→ Available data
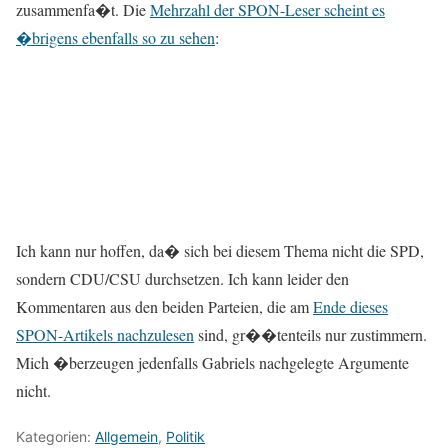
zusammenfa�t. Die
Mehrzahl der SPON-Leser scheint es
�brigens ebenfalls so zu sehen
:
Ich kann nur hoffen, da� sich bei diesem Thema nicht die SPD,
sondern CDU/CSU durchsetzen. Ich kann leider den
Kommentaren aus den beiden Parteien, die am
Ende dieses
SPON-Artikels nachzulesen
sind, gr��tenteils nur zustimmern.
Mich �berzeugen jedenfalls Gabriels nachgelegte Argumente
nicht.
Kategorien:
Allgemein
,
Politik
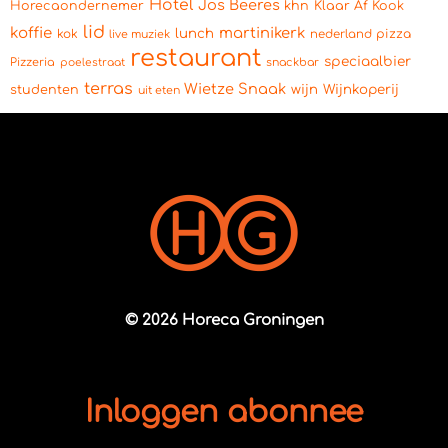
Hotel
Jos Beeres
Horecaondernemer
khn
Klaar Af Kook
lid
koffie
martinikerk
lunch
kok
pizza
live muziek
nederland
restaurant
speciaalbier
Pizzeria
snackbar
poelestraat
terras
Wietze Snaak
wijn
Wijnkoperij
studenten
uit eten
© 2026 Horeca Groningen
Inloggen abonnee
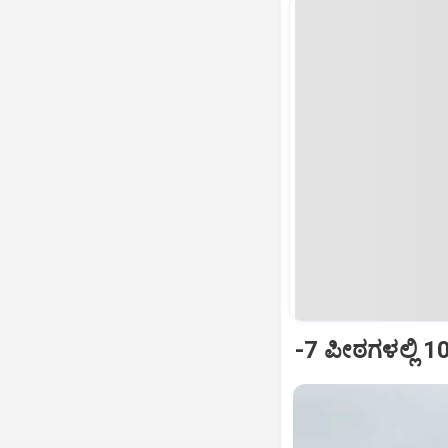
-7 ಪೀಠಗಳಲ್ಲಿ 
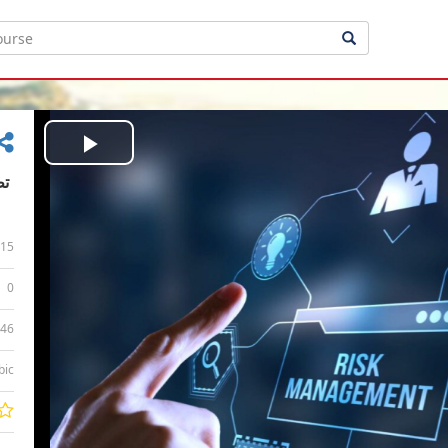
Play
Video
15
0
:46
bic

→ What you need to do
List each line of the records above that contains the word "kann". Case counts.

→ Task result
Ich kann nur hoffen, da� sich bei diesem Thema nicht die SPD,
sondern CDU/CSU durchsetzen. Ich kann leider den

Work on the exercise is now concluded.